[Version comparison data]
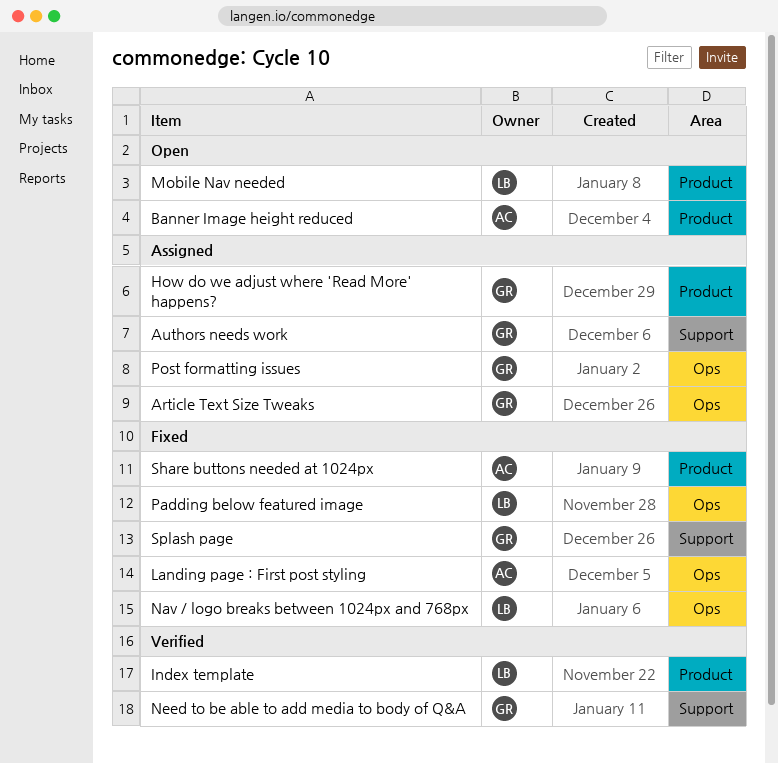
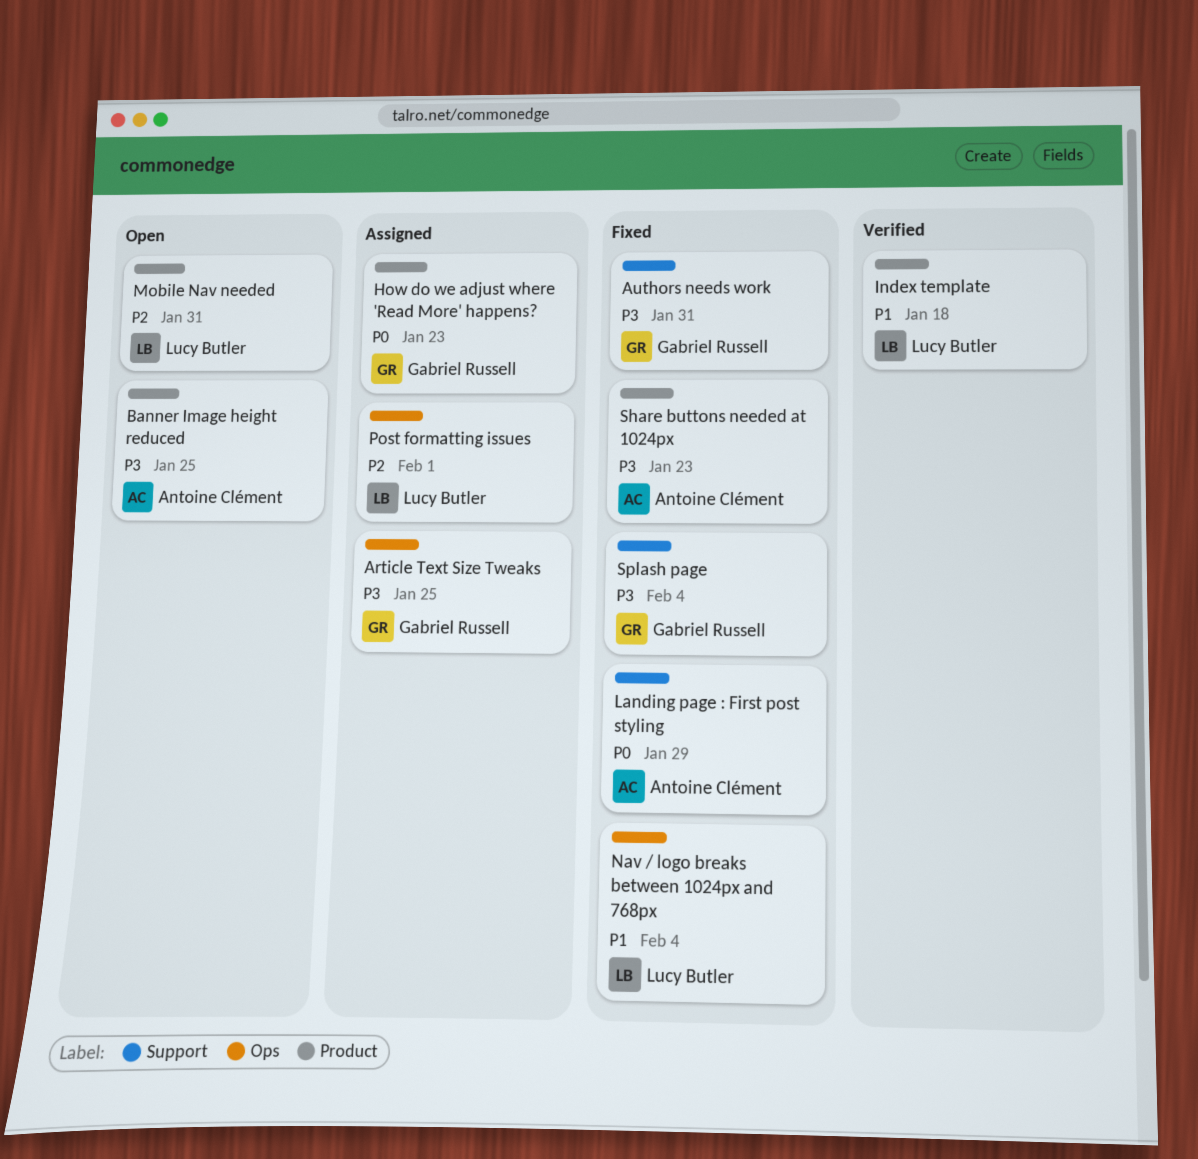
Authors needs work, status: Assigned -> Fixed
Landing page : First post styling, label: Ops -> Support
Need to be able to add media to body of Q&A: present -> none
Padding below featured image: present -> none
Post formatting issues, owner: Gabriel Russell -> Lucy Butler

▸ Try it
All of the entries above should be copied exactly, except for the pictures.

▸ Result of the exercise
Authors needs work, status: Assigned -> Fixed
Landing page : First post styling, label: Ops -> Support
Need to be able to add media to body of Q&A: present -> none
Padding below featured image: present -> none
Post formatting issues, owner: Gabriel Russell -> Lucy Butler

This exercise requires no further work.